*Activity*: State the count of lines in this material that hold the string "Humidity" and add nothing.
[[ Supplied records open ]]
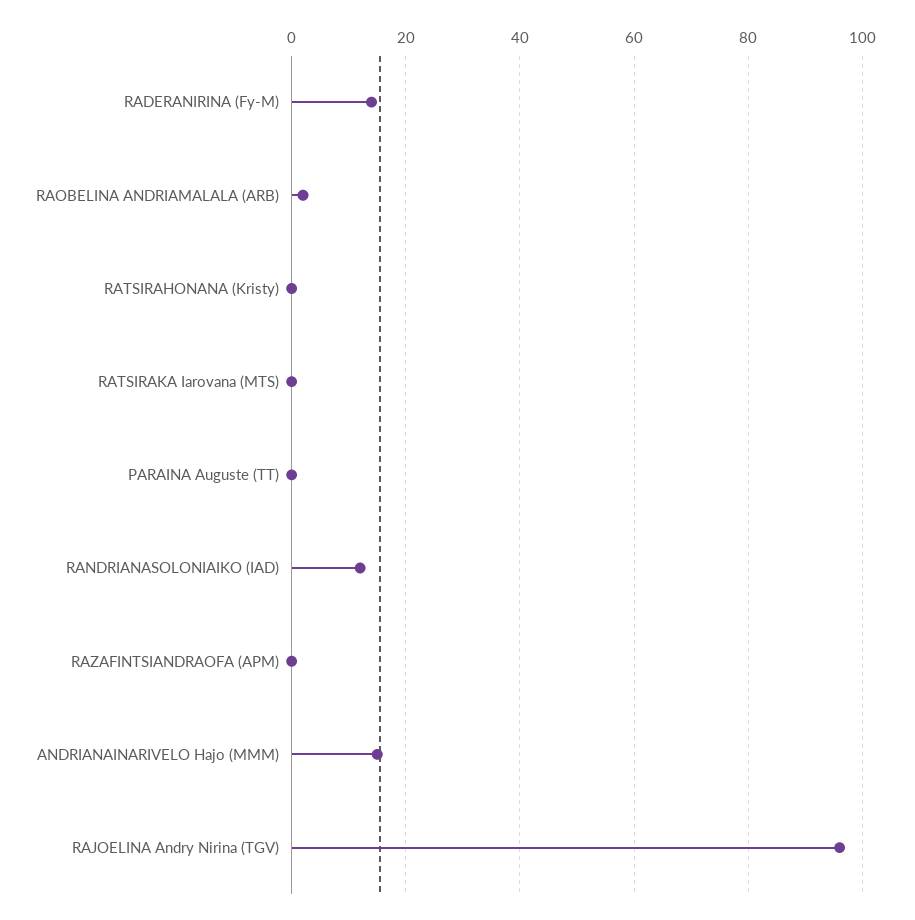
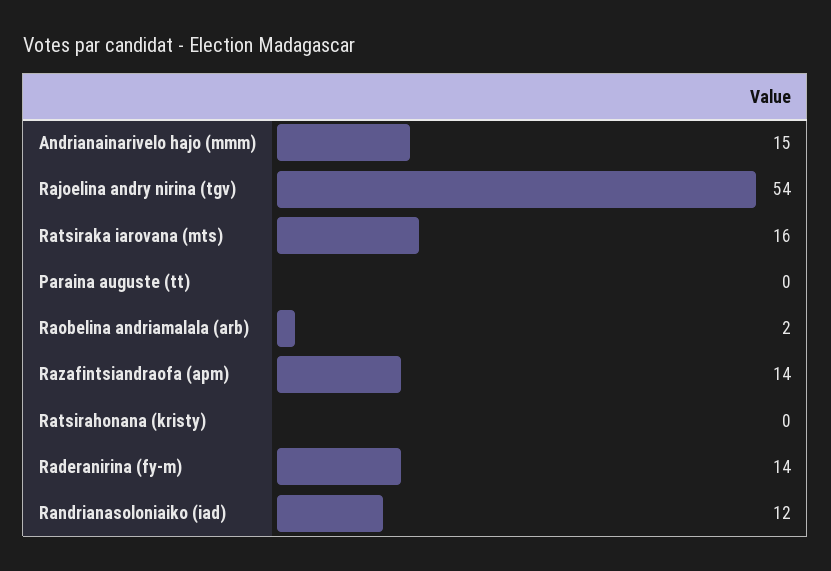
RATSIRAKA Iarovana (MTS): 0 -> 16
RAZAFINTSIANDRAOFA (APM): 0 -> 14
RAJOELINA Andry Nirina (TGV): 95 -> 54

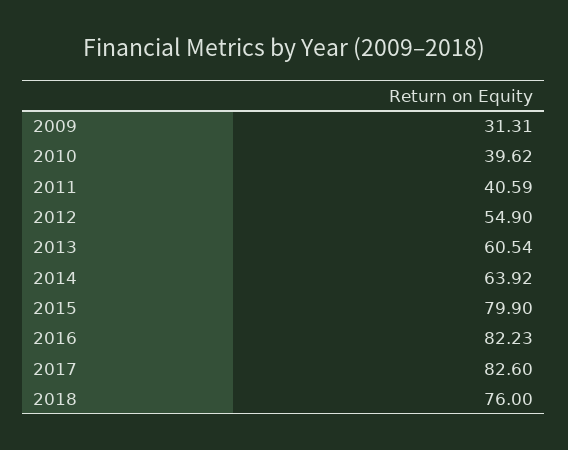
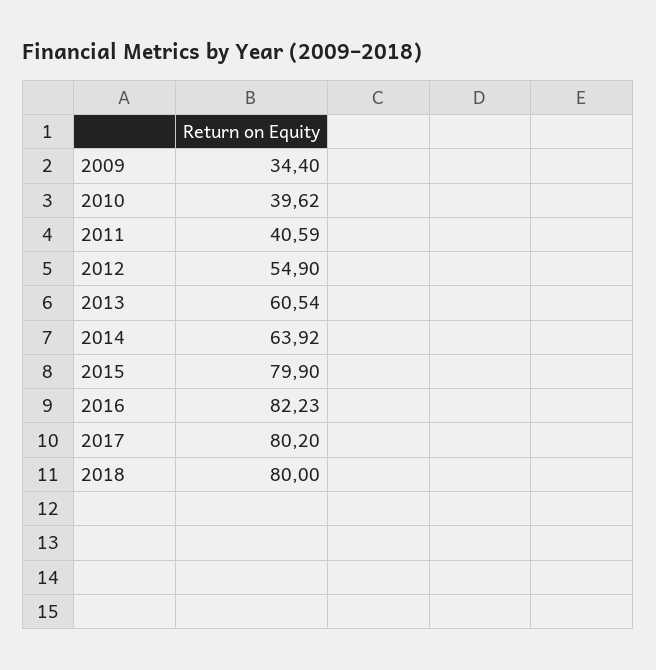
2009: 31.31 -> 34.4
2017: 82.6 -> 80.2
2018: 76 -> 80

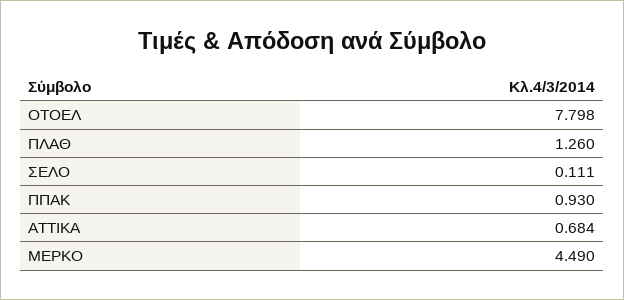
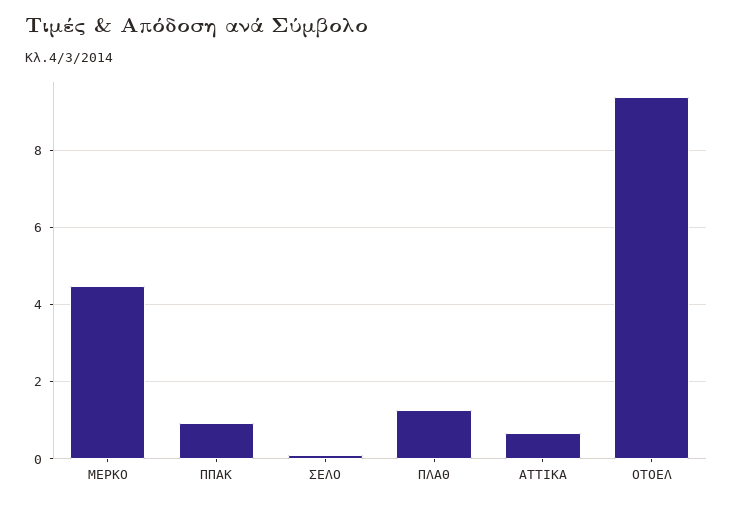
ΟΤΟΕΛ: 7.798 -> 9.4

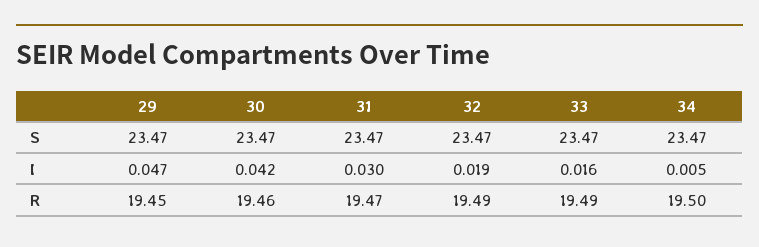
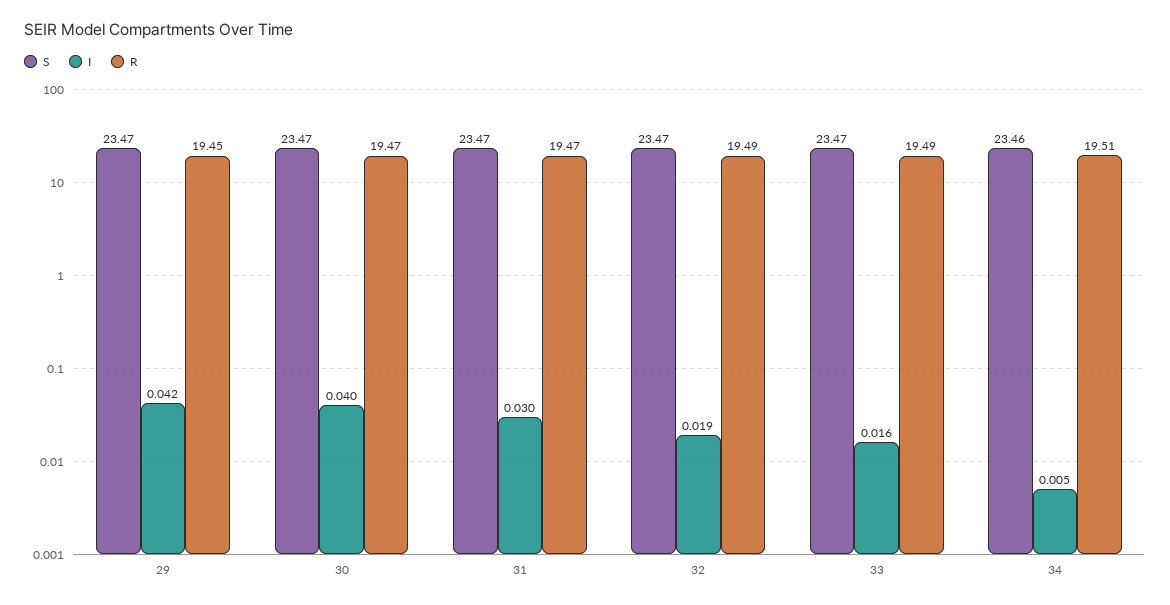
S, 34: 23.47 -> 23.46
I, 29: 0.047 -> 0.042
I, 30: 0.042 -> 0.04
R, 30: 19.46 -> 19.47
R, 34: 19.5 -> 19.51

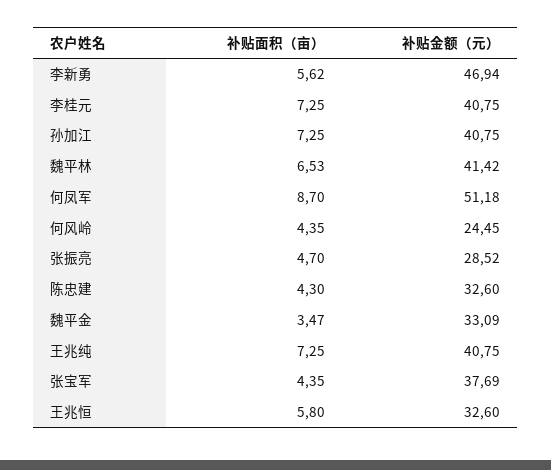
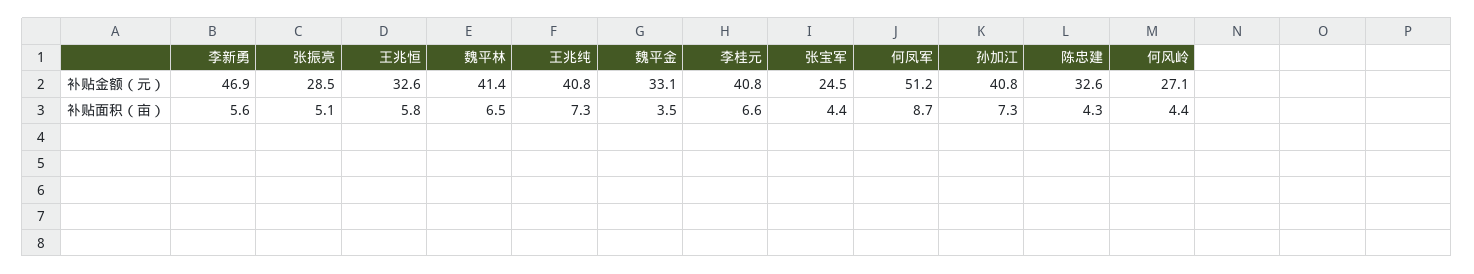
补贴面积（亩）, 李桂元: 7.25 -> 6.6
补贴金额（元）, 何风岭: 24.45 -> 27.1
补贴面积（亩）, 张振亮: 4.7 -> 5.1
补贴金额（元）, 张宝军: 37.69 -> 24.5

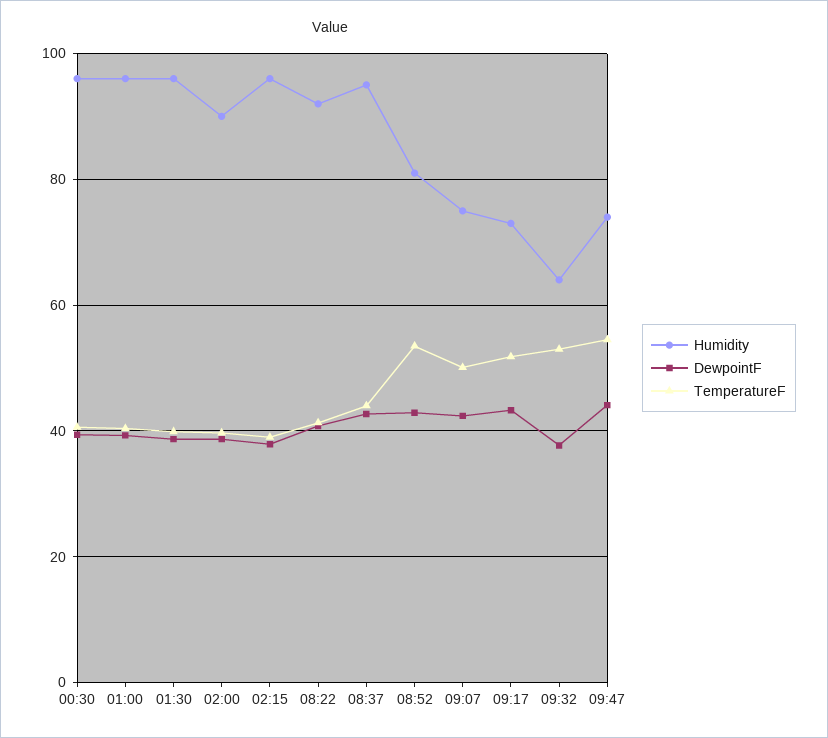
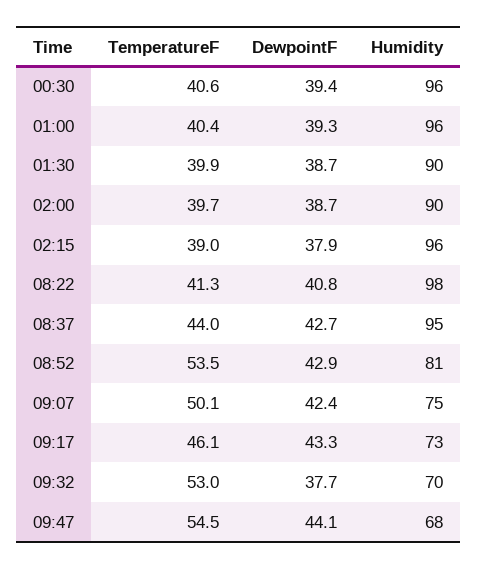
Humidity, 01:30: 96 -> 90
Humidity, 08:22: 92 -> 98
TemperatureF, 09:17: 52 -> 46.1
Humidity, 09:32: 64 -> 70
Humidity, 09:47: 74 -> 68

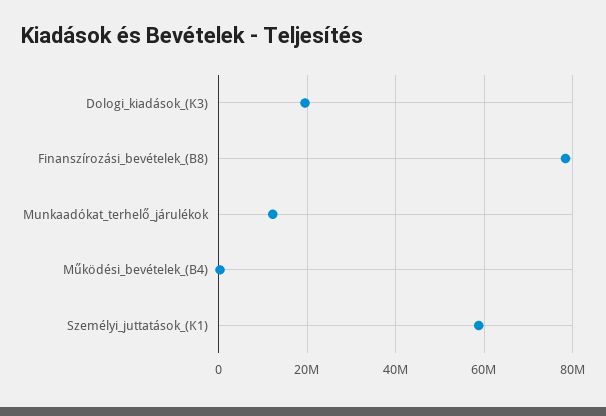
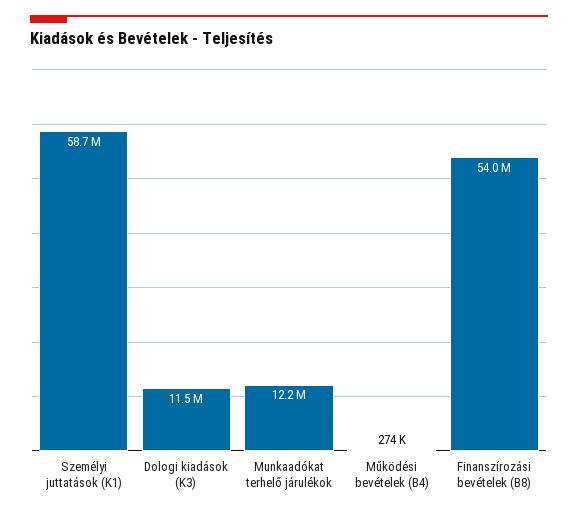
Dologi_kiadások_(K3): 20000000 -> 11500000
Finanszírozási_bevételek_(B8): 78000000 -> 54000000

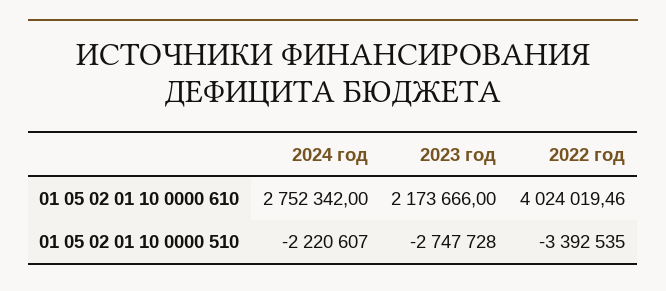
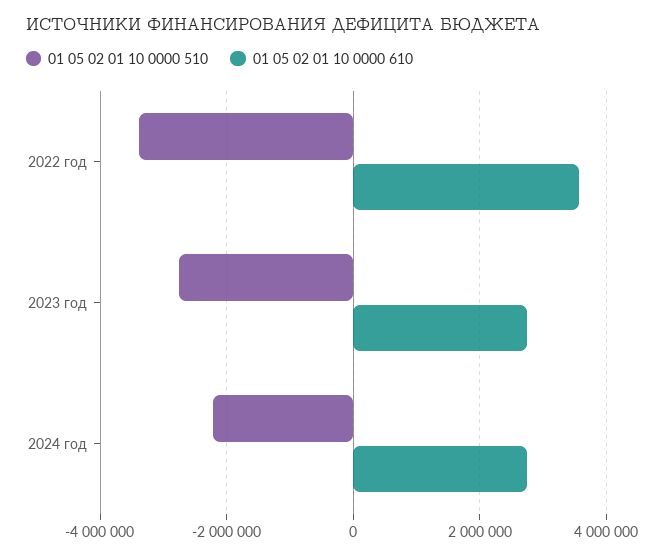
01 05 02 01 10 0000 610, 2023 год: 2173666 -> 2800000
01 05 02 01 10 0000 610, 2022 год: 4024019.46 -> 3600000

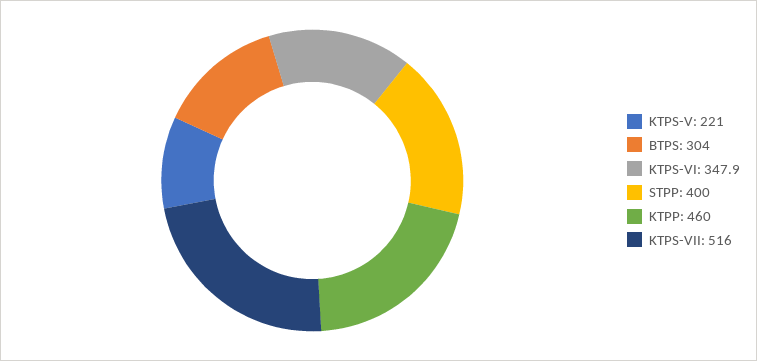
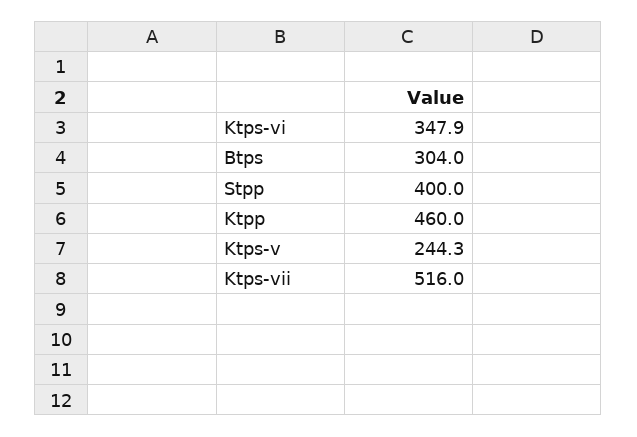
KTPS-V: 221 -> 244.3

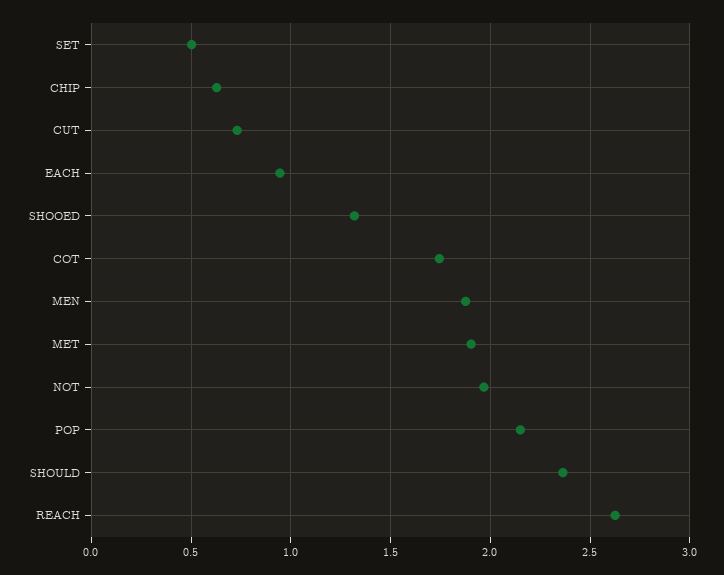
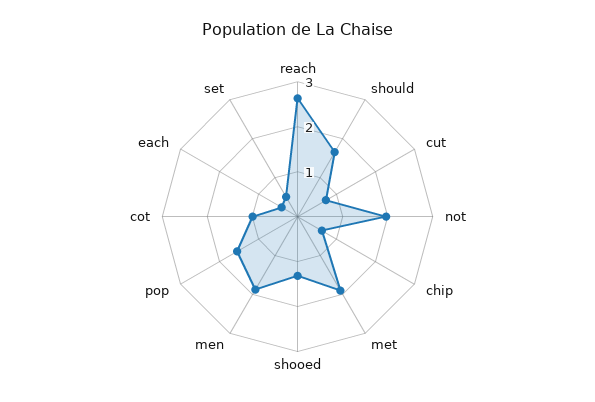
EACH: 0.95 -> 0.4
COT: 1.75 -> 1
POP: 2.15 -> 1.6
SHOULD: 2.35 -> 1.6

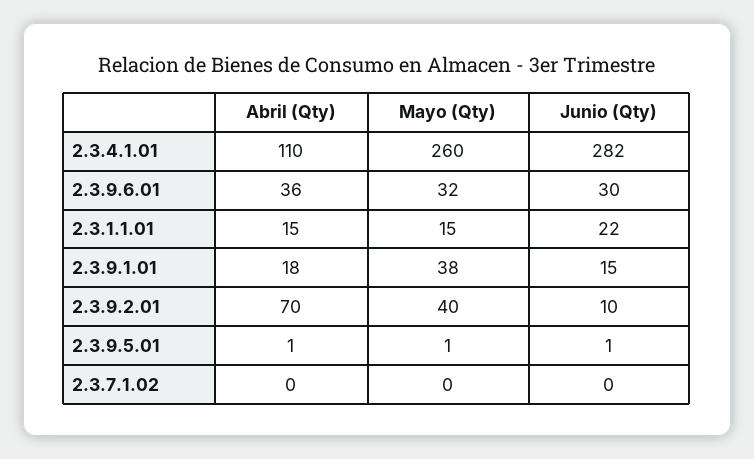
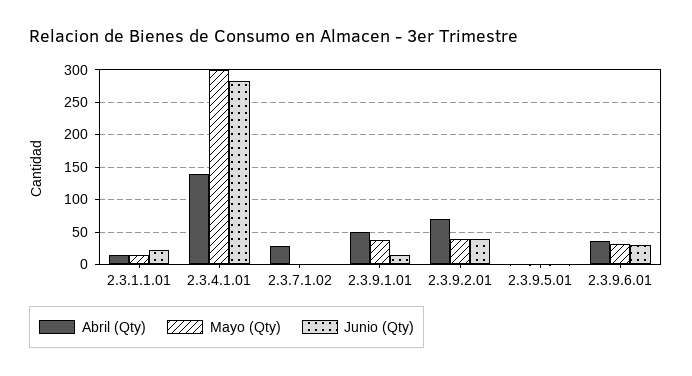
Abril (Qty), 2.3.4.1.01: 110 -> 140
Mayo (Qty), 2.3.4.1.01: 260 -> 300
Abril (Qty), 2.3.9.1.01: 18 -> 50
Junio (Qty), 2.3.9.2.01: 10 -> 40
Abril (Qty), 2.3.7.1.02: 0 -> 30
[[ Supplied records closed ]]
*Your response*: 4